Идем, поем… Да помяни, Господи, того праведного стрелка — ни в кого не выстрелил.

Очередь

Родные мои! Вот я всех, верующих и неверующих, всех под одну гребенку — всех люблю! Послушайте, что расскажу.

Ночь. Очередь в Тутаеве, и я в этой очереди за хлебом. Давали тогда нам по килограмму или по два, не припомню.

Женщина с детишками в той очереди стояла, ребенок у нее на руках, а еще двое за юбку держатся. Открывают магазин, вышла продавщица на порог и говорит:

— Хлеба сегодня на пятьдесят-шестьдесят человек, а остальные, которые лишние, не стойте. Хлеба все равно не хватит.

А женщина с детишками, она примерно сотая в очереди стоит, очень далеко. Понятно, что хлеба на ее долю с детишками не достанется. А детишки у нее:

— Мама, поедим хлебца-то?

— Поедим, поедим, милые, — отвечает, а слезы у нее при том на глазах.

В той очереди мужчина стоял, научный какой-то, потому что и папка у него под мышкой была, и одет он был не как мы, а по-этому, по-настоящему.

Вижу, подходит он к ней, к женщине-то этой с детишками, и говорит:

— Становись в мою очередь, получишь хлеба!

— А как же вы?! — спрашивает его женщина.
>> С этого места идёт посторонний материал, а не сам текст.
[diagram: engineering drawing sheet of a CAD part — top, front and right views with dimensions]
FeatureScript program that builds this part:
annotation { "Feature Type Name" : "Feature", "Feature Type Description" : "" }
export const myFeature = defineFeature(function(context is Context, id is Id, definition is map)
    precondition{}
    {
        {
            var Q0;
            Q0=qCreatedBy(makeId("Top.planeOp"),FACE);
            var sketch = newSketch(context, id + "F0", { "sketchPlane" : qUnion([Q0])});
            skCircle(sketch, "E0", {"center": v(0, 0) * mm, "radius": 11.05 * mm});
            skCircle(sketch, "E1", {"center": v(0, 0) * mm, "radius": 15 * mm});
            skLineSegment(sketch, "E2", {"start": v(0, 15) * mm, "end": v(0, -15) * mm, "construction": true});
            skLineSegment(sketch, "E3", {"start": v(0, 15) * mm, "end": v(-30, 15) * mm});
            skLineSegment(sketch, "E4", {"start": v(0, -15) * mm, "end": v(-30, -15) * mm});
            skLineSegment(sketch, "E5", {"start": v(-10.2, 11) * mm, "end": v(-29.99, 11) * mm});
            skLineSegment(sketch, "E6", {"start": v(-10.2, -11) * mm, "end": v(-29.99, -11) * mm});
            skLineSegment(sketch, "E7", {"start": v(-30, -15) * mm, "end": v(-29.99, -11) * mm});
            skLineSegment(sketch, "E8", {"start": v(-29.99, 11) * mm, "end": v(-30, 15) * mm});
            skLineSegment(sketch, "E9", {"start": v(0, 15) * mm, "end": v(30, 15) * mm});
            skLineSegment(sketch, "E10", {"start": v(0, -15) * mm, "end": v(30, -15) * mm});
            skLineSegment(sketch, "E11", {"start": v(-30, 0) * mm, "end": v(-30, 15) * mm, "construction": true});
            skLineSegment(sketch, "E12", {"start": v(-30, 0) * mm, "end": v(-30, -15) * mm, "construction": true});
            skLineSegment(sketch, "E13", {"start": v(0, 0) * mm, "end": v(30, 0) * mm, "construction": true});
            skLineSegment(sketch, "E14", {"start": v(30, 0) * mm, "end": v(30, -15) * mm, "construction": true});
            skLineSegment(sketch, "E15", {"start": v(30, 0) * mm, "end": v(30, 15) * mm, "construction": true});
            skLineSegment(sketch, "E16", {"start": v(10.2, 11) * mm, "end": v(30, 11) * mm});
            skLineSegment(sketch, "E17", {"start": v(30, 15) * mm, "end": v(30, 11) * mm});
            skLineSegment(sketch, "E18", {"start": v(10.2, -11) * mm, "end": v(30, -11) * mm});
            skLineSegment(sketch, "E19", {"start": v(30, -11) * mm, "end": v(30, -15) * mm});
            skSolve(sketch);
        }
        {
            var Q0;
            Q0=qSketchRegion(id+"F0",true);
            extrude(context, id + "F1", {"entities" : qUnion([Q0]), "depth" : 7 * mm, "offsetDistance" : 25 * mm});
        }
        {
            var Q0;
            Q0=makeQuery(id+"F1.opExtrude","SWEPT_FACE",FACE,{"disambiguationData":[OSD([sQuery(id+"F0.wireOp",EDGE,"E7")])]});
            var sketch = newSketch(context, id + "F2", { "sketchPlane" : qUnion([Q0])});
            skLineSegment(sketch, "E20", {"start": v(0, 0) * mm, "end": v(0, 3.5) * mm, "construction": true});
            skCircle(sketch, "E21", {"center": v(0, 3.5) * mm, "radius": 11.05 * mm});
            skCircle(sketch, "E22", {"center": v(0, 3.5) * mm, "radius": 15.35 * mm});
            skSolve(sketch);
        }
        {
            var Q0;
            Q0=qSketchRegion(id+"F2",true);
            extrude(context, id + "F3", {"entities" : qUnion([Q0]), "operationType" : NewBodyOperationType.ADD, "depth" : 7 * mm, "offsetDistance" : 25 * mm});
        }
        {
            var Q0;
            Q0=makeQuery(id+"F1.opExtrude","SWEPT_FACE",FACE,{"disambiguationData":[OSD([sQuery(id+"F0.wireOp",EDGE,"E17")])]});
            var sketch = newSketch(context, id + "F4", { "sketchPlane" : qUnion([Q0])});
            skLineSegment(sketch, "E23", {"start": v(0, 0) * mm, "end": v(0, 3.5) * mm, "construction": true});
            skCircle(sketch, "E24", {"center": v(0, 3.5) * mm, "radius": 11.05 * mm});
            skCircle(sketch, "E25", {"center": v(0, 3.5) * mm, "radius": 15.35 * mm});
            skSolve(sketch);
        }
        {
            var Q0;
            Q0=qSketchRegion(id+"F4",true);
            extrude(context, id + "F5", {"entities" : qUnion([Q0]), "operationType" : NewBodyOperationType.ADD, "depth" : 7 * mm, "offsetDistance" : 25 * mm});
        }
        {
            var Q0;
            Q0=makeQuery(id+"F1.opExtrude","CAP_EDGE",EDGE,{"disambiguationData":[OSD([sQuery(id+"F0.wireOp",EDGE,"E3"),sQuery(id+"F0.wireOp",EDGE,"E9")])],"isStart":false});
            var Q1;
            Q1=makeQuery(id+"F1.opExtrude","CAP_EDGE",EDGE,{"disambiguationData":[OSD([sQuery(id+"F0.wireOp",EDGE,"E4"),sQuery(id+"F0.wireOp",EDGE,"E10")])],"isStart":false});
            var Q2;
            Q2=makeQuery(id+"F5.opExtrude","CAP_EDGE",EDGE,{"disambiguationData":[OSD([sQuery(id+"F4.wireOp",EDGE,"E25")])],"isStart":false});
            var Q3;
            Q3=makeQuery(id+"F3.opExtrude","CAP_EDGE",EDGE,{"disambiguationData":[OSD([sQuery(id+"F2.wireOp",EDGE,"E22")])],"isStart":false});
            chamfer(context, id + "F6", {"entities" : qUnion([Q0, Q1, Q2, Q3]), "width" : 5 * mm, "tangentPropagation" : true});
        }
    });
— Не твое дело, — отвечает, — становись.

Господи! Стала она в ту очередь… А я смотрю и думаю: Господь ведь скажет — не попам, не попадьям, заразам, проходимкам, которые никогда нигде не уступят, — а ему, человеку-то этому из очереди, скажет: «Пойдем, вот тебе райские врата открыты, заходи!»